Personal information
- Full name: John Harman Broadstock
- Born: 1 December 1920
- Died: 26 September 1995 (aged 74)
- Original team: West Adelaide (SANFL)
- Height: 183 cm (6 ft 0 in)
- Weight: 87 kg (192 lb)
- Position: Centre

Playing career^{1}
- Years: Club / Games (Goals)
- 1938–42, 1947, 1950: West Adelaide (SANFL) / 62 (37)
- 1943–46: Richmond (VFL) / 33 (23)
- 1949, 1951: West Torrens (SANFL) / 18 (15)

Coaching career
- Years: Club / Games (W–L–D)
- 1950: West Adelaide / 17 (9–8–0)
- ^{1} Playing statistics correct to the end of 1950.

Career highlights
- Richmond premiership player 1943; Boulder City premiership captain-coach 1948; West Adelaide captain-coach 1950; West Adelaide Football Club Hall of Fame member;

= Jack Broadstock =

Australian rules footballer (1920–1995)

John Harman Broadstock (1 December 1920 – 26 September 1995) was an Australian rules footballer who started his league career with West Adelaide Football Club in the South Australian National Football League (SANFL) in 1938 before moving to Melbourne to play for the Richmond Football Club in the Victorian Football League (VFL) in 1943 and winning a premiership with the club in his debut season. He served as a private in the Australian Army during the Second World War.

==Career==
In just his sixth VFL game, Broadstock became a premiership player when he was the centreman in Richmond's winning 1943 VFL Grand Final team. He played finals football again the following season and kicked three goals in a Semi Final loss to Fitzroy, but was suspended for eight weeks for hacking.

Broadstock had started his career at West Adelaide in 1938 and returned there in 1947. He missed out on playing in their premiership side that year when he was suspended the week before for hacking at Port Adelaide ruckman Bob McLean.

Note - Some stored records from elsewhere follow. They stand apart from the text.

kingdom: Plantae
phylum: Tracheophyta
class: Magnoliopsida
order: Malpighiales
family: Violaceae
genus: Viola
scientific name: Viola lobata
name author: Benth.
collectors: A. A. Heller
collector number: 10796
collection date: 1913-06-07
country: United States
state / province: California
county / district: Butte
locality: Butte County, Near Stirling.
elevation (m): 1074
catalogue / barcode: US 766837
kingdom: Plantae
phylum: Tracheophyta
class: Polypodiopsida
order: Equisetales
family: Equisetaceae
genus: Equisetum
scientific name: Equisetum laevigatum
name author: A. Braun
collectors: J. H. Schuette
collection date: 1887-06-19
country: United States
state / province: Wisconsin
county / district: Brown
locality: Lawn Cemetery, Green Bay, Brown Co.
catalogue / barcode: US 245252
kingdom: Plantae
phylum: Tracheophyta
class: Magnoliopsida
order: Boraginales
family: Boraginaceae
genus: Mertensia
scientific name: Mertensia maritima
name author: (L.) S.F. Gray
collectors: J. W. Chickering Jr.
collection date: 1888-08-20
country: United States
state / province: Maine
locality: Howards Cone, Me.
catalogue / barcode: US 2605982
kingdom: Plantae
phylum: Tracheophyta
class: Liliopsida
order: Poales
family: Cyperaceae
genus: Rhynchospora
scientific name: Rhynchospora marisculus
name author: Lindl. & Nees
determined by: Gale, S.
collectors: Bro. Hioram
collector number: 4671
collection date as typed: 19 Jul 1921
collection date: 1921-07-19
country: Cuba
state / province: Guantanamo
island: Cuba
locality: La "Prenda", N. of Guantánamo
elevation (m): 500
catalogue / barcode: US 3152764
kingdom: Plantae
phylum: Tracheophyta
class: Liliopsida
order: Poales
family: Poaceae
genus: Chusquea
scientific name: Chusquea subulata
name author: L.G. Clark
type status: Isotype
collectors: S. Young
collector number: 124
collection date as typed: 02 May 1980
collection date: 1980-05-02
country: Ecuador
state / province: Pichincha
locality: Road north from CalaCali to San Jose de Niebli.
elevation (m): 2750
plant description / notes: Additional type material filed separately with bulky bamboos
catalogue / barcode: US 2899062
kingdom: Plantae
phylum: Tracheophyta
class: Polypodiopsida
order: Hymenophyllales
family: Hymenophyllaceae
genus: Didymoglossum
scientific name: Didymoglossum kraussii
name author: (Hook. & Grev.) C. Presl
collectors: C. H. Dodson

He captain-coached Boulder City to a Goldfields National Football League premiership in 1948, having spent the first half of the season unavailable to play due to residential qualification requirements and a tribunal suspension that was imposed the previous season in Adelaide. Broadstock returned to West Torrens the following season and was a losing Grand Finalist. Back at West Adelaide in 1950, he was captain coach for the year before announcing his retirement.